From questions about liability to uncertainty regarding licenses, AI is in the midst of a massive gray area.
Montana’s Opportunity
By addressing these challenges Montana can position itself as a destination for AI innovators and enable Montanans to benefit from this technology.
1. Protect The Right To Compute
Artificial Intelligence is computers doing math.
Even more poignant, Artificial Intelligence is humans using their property to engage in free expression via numbers. When put in those terms, regulation of AI systems implicates people’s fundamental rights to think, express themselves and make use of their tools (their property).
Montana could get out in front of regulatory threats and take steps to proactively protect people’s freedom to compute. Explicitly recognizing people’s right to utilize computational power as an aspect of fundamental rights to free expression and use of property would help shield those using and developing AI in Montana from the threat of heavy-handed state or federal regulation.
This would not only attract high-tech businesses to Montana by creating a safe harbor for current AI developers, but it would also foster competition, guaranteeing that Montana’s future AI entrepreneurs retain the freedom to innovate and utilize AI technologies.
2. Promote Regulatory Clarity
Amidst regulatory uncertainty about the use of AI, especially in occupational licensing, Montana leaders should embrace a “test and learn” approach that accelerates knowledge discovery and fast-tracks good ideas to the marketplace.

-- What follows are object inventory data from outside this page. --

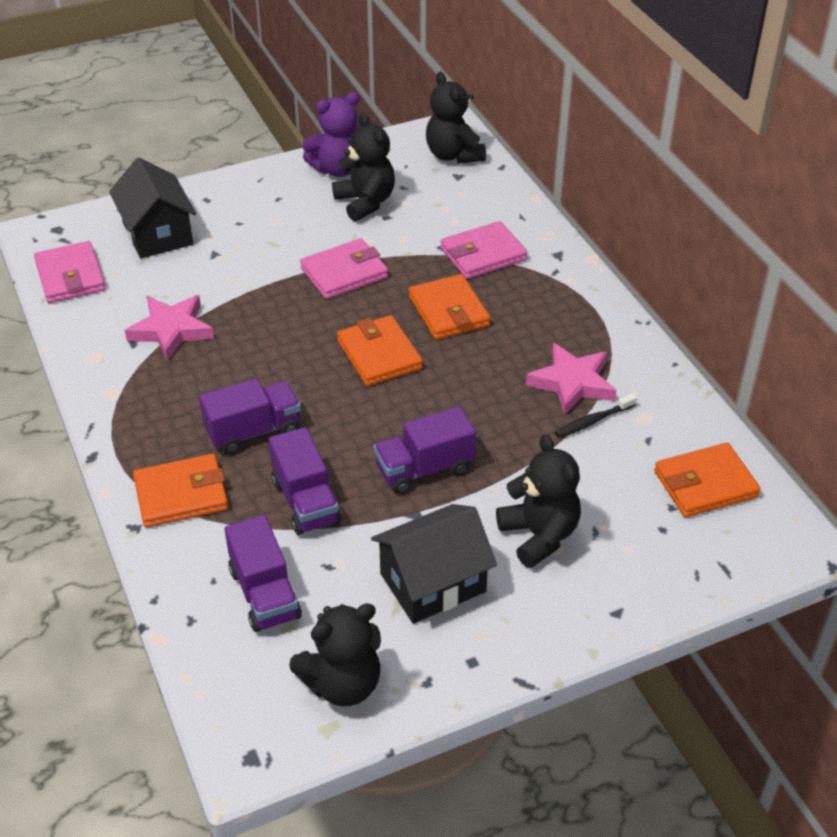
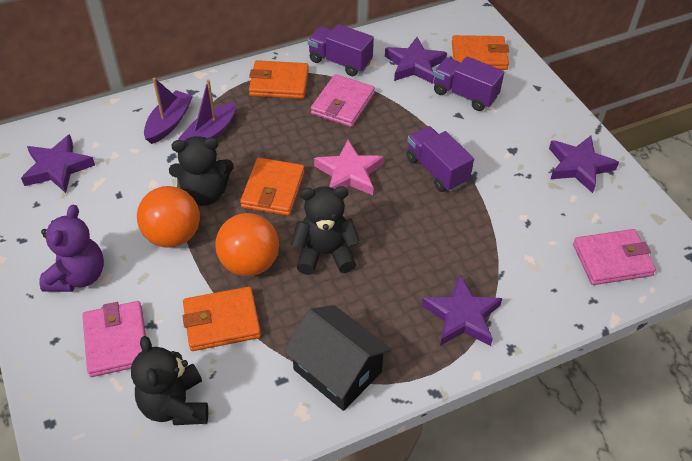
black house: 2 -> 1
black teddy bear: 4 -> 3
black toothbrush: 1 -> 0
orange ball: 0 -> 2
pink star: 2 -> 1
purple boat: 0 -> 2
purple star: 0 -> 4
purple truck: 4 -> 3

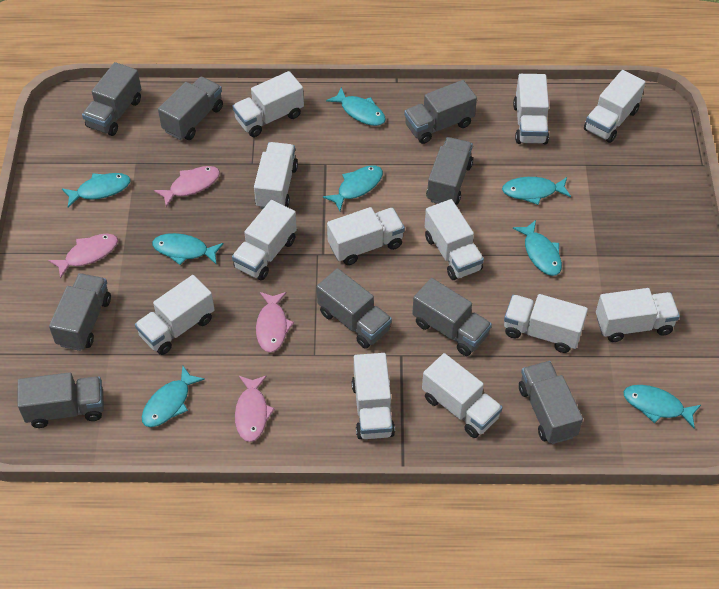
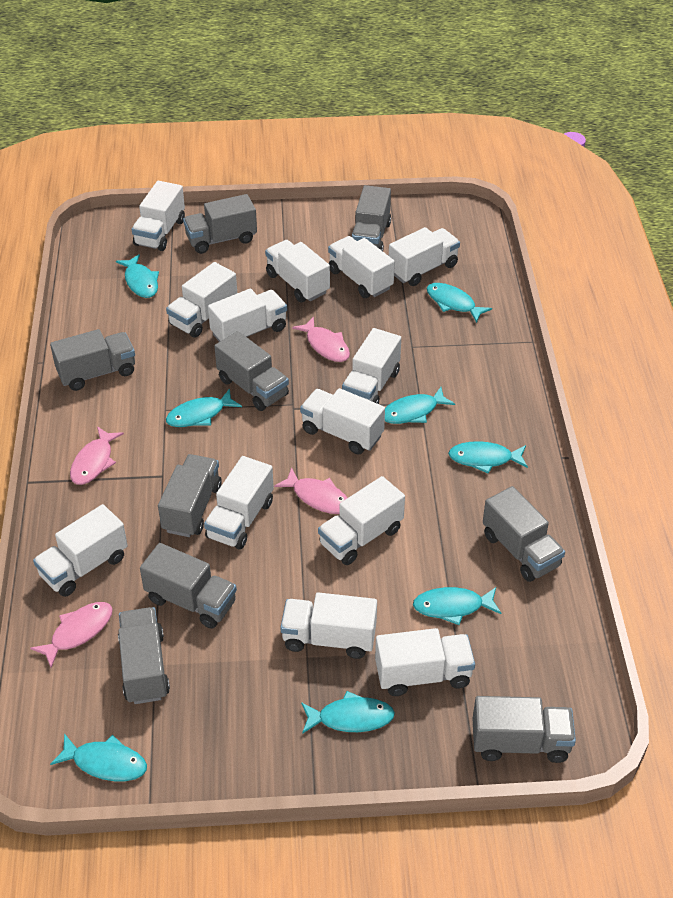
white truck: 12 -> 13

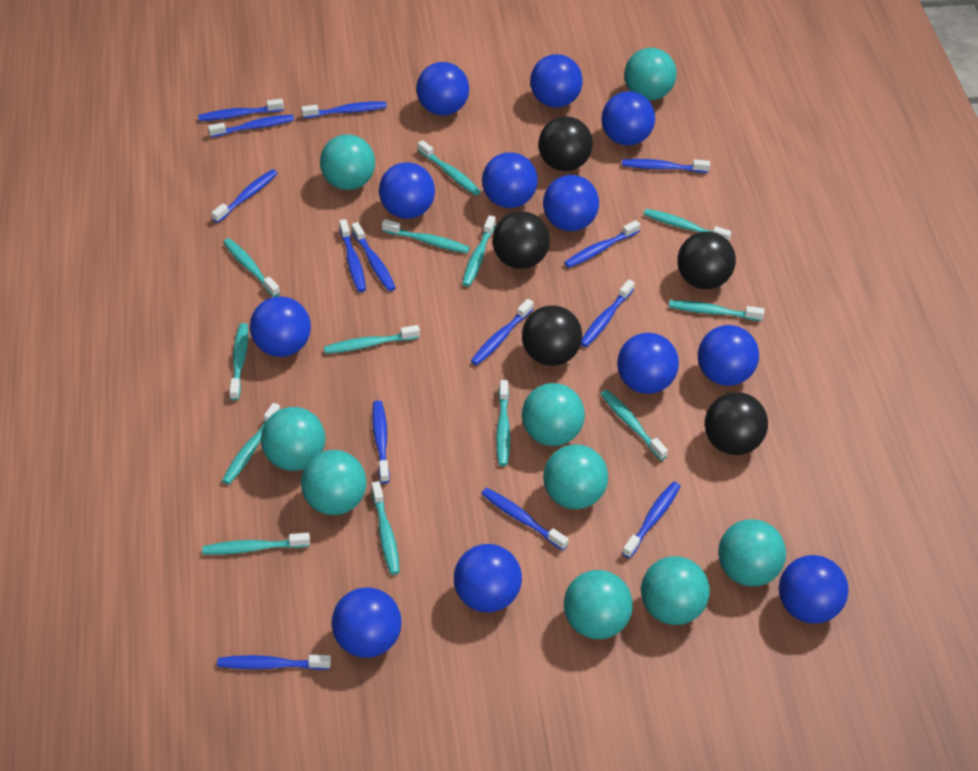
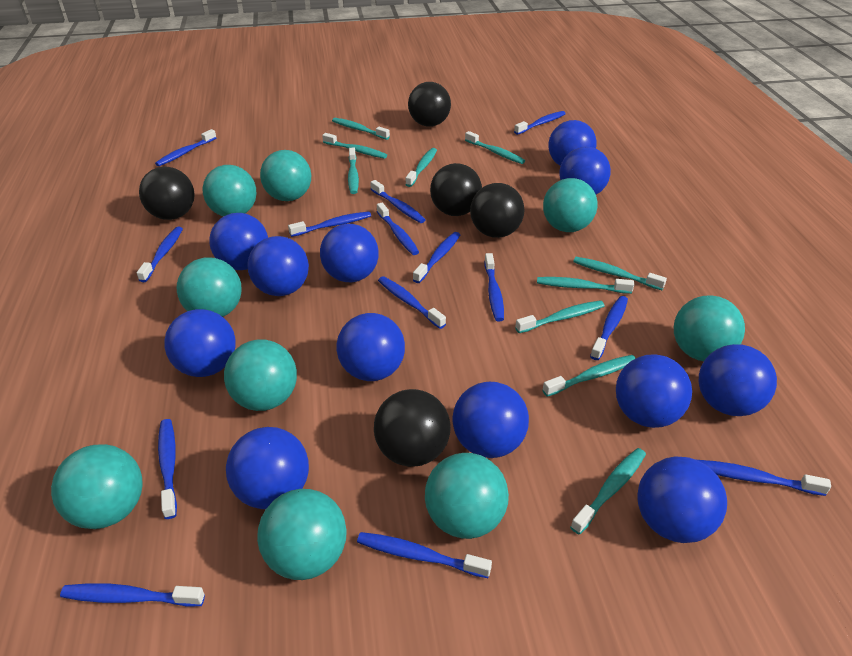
turquoise toothbrush: 13 -> 10

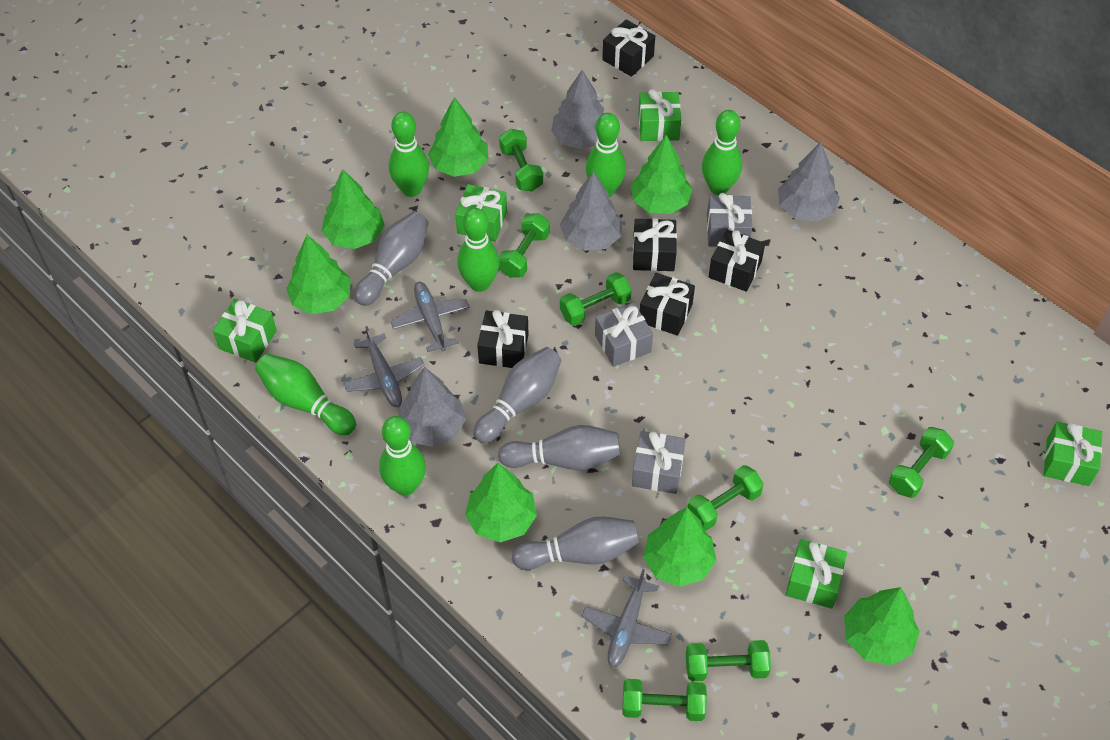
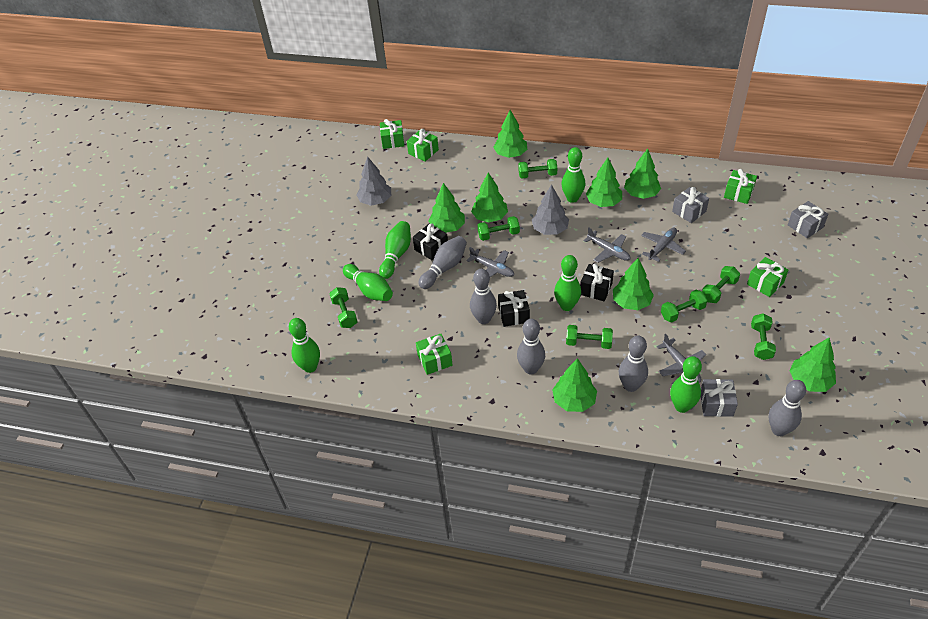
black gift: 5 -> 3
green tree: 7 -> 8
grey bowling pin: 4 -> 5
grey plane: 3 -> 4
grey tree: 4 -> 2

Montana leaders could establish targeted regulatory relief programs like an AI Regulatory Sandbox, where businesses could operate with a waiver of certain regulations for a set period of time, while still undergoing oversight to protect consumers’ health and safety.
This gives policymakers time to safely test and learn the effects of changing regulations before deciding whether they should be reformed or repealed.
Leveraging targeted regulatory relief like an AI Regulatory Sandbox as a test ground for identifying needed regulatory reforms will enable Montana leaders to quickly update regulations to accommodate the world of AI.
3. Avoid Regulatory Duplication
While the creation of AI does create new challenges, it is vital to remember this: illegal things are still illegal, even when done with an AI tool. Of course, we all want AI to be used safely and responsibly, but creating duplicative new regulations to specify that AI-powered fraud, theft, unfair trade practices, etc. are illegal is entirely unwarranted and simply results in additional red tape.
When evaluating any proposed regulations for AI, lawmakers should focus on maximizing innovation and promoting clarity while avoiding creating more needless red tape.
Montana 2050 Vision
We have been presented with a transformative opportunity, one in which we can embrace Artificial Intelligence to revitalize low-productivity industries that have faced decades of stagnation and decline, or one in which we reject this technology and watch as resources, workers and prosperity move to other states.
By embracing artificial intelligence, Montana can cement its place as the frontier of innovation and bring life back to vital industries.